Furthermore, while this paper considers market size as a moderator of payroll efficiency, other factors such as ownership philosophy, coaching impact and player development likely influence success. Advanced econometric models or machine learning could help better understand the complex, nonlinear relationships between financial decisions and performance. Monitoring the relationship between spending limits and competitive results will be increasingly important as the CBA tightens financial constraints. Teams able to innovate and maximize spending will be in the best position to succeed.
Acknowledgements
I would like to thank Professor Paramveer Dhillon of the University of Michigan for his inspiring guidance and encouragement throughout this research endeavor. Dr. Dhillon’s support is indispensable for the study to be completed the way it is.
References
Basketball Reference. (n.d.). Basketball statistics and history. Basketball-Reference.com. https://www.basketball-reference.com
Burns, M. (2025, June 5). 2025 NBA Team Market Size Rankings. HoopSocial. https://hoop-social.com/nba-team-market-size-rankings
CBA – National Basketball Players Association. (2023) Collective Bargaining Agreement (CBA). Nbpa.com. https://nbpa.com/cba
Gao, J. (2017). Exploring the impacts of salary allocation on team performance. Academia.edu. https://www.academia.edu/96573049/Exploring_the_Impacts_of_Salary_Allocation_on_Team_Performance
Harvardsports. (2023) Pay to Play: An Analysis of Payroll and Performance in the MLB and NBA. The Harvard Sports Analysis Collective. https://harvardsportsanalysis.org/2023/02/pay-to-play-an-analysis-of-payroll-and-performance-in-the-mlb-and-nba/
Leon, S. (2025, March 4). NBA payrolls: Spending big doesn’t always mean winning big. The Sports Cast https://thesportscast.net/2025/03/04/nba-payrolls-spending-big-doesnt-always-mean-winning-big/
Spotrac. (2025). 2025–26 NBA team salary cap tracker. Spotrac.com. https://www.spotrac.com/nba/cap
About the author

Arik Zhang
Arik is a senior at Millburn High School from Millburn, New Jersey. He is deeply passionate about statistics and its applications in business modeling and sports analysis. He also enjoys pursuing a variety of scientific research inspired by his classroom studies. He is a scholarship-holding member of the American Chemical Society and presented his work on molecular synthesis at ACS Fall 2025 in Washington, D.C.

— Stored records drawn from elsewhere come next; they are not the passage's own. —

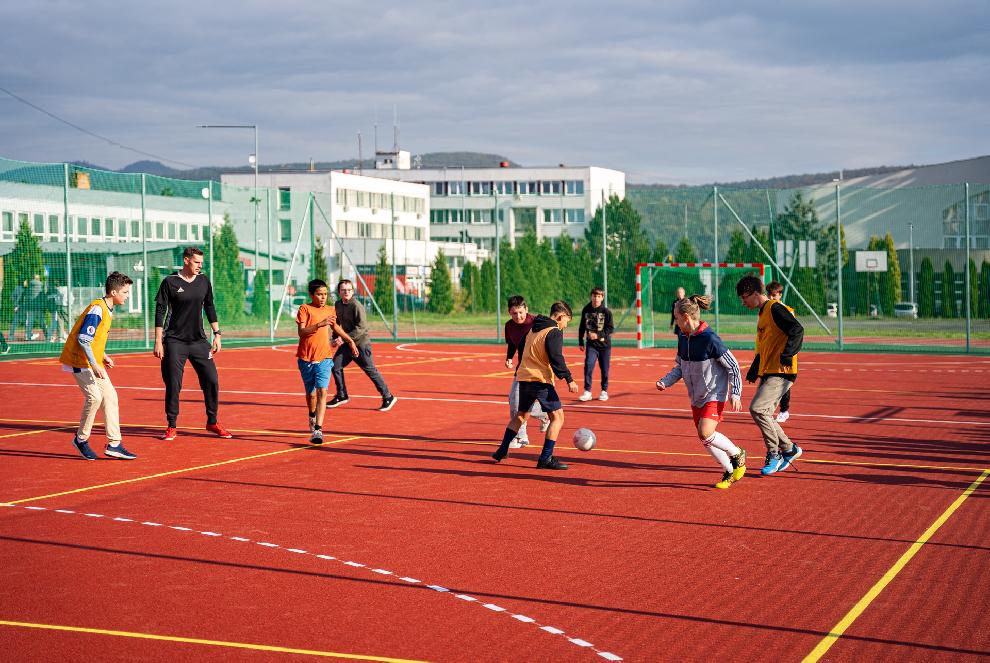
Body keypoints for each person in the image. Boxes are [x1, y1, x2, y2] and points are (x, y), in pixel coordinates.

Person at [656, 295, 746, 488]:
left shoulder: (709, 339)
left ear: (687, 317)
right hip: (696, 396)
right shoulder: (682, 338)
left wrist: (735, 393)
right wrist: (665, 381)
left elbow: (733, 366)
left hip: (714, 393)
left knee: (706, 432)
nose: (676, 322)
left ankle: (737, 454)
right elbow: (679, 367)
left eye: (677, 318)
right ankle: (729, 471)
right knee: (704, 437)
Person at [153, 247, 232, 441]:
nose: (200, 266)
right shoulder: (170, 282)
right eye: (197, 262)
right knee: (173, 384)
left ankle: (212, 421)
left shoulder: (204, 281)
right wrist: (158, 341)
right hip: (174, 342)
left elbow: (210, 306)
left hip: (198, 341)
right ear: (186, 260)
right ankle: (171, 425)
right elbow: (160, 311)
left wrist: (217, 333)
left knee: (212, 380)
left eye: (201, 263)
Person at [492, 301, 579, 470]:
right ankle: (545, 458)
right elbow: (556, 357)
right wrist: (569, 379)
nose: (565, 326)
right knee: (558, 418)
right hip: (539, 380)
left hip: (523, 376)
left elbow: (521, 347)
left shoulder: (533, 327)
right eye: (566, 322)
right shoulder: (553, 331)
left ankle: (502, 450)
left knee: (521, 415)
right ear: (560, 317)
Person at [59, 271, 137, 460]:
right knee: (94, 398)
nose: (127, 296)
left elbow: (94, 340)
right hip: (80, 361)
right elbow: (84, 339)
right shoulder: (98, 309)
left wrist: (103, 355)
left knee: (110, 396)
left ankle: (114, 444)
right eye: (125, 292)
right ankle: (81, 439)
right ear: (113, 292)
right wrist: (95, 364)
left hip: (91, 360)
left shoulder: (107, 309)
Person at [736, 275, 804, 475]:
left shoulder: (775, 308)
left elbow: (797, 330)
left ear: (754, 293)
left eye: (743, 297)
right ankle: (789, 449)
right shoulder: (763, 313)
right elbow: (766, 345)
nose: (743, 302)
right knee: (764, 413)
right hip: (770, 371)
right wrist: (755, 369)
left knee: (757, 409)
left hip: (781, 372)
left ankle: (774, 453)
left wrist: (787, 355)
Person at [296, 279, 359, 444]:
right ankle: (311, 415)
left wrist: (350, 341)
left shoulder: (331, 310)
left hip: (325, 357)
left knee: (322, 391)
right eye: (319, 294)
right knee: (311, 395)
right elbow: (301, 332)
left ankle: (318, 429)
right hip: (305, 358)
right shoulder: (305, 309)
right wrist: (319, 324)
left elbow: (337, 328)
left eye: (325, 294)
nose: (323, 297)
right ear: (311, 294)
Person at [327, 279, 397, 411]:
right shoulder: (337, 305)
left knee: (370, 370)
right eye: (343, 290)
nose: (346, 292)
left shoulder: (356, 306)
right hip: (348, 344)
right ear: (339, 292)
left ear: (352, 291)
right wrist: (335, 338)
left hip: (361, 344)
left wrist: (344, 339)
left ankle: (388, 396)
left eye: (349, 290)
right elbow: (336, 324)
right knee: (335, 366)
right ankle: (342, 395)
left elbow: (362, 328)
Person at [504, 295, 551, 448]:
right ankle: (544, 416)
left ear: (526, 309)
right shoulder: (509, 326)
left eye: (521, 312)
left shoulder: (536, 322)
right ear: (509, 313)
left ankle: (520, 437)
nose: (518, 316)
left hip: (537, 369)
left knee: (518, 403)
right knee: (514, 401)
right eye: (514, 313)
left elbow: (553, 332)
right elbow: (512, 343)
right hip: (522, 369)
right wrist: (509, 357)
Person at [766, 281, 796, 423]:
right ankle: (768, 409)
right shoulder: (766, 310)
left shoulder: (787, 311)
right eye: (769, 295)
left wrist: (787, 353)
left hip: (784, 353)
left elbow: (794, 332)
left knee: (783, 382)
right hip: (771, 353)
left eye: (774, 295)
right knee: (769, 381)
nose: (771, 298)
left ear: (780, 295)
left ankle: (784, 410)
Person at [578, 286, 614, 402]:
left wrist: (598, 335)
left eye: (599, 296)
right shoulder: (586, 309)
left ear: (602, 298)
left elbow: (610, 328)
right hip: (591, 345)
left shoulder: (606, 312)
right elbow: (582, 327)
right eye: (594, 296)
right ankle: (587, 391)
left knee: (604, 369)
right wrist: (580, 341)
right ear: (591, 296)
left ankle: (604, 391)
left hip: (605, 346)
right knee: (588, 366)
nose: (596, 298)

In his capacity as a student leader, Arik is committed to fostering interdisciplinary work. As the head editor of the Sports section of his school newspaper, he integrates statistics and analysis into reporting to expand the depth of complexities of stories . As co-president of the Science Olympiad team, Arik combines rigorous scientific thinking with team-building to cultivate a collaborative, high-achieving culture.
Arik is also a strong believer in community service and education. As captain of the Millburn Limited Prep speech team, he coordinates and coaches year-round speech and debate classes at local schools. He also directed a summer speech camp for elementary- and middle-school students during the summer of 2025, the proceeds from which were donated to organizations serving local communities in-need.